*Work item*: Every line below that has "tram" in it should be copied.

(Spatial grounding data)
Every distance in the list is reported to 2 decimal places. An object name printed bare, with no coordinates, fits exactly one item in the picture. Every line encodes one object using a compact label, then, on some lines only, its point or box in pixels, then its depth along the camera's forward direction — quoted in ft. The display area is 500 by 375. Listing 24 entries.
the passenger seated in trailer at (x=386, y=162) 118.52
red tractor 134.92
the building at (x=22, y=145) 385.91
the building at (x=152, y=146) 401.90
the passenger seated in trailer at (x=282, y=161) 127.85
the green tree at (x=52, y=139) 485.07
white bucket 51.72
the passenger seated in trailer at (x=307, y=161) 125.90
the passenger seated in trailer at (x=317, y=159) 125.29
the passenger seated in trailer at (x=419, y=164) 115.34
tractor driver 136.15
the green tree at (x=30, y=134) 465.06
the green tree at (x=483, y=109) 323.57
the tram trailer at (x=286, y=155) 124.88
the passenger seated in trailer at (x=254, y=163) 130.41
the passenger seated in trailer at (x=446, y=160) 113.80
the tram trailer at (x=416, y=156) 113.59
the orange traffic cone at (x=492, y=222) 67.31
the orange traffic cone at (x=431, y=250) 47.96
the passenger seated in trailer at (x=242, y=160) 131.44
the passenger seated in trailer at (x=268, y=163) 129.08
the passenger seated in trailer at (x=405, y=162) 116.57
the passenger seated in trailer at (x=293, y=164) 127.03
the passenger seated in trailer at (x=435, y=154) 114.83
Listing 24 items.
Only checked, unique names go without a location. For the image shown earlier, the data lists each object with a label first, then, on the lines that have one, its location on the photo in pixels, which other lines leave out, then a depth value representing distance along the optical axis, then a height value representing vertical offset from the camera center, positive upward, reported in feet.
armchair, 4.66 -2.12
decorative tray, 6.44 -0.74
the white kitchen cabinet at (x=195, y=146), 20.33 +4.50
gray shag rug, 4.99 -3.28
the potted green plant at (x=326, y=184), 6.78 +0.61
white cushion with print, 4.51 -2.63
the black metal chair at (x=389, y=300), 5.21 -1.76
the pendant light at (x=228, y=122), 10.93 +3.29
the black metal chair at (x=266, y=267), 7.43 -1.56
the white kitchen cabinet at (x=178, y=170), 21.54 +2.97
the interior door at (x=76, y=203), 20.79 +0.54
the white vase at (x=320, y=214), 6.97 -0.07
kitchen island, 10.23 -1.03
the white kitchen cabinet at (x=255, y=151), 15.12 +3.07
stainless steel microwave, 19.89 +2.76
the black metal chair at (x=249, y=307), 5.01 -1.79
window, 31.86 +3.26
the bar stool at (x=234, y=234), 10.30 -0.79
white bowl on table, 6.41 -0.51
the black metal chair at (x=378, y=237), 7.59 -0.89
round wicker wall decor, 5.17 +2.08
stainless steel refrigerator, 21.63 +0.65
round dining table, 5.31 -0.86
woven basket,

*Task answer*:
the tram trailer at (x=286, y=155) 124.88
the tram trailer at (x=416, y=156) 113.59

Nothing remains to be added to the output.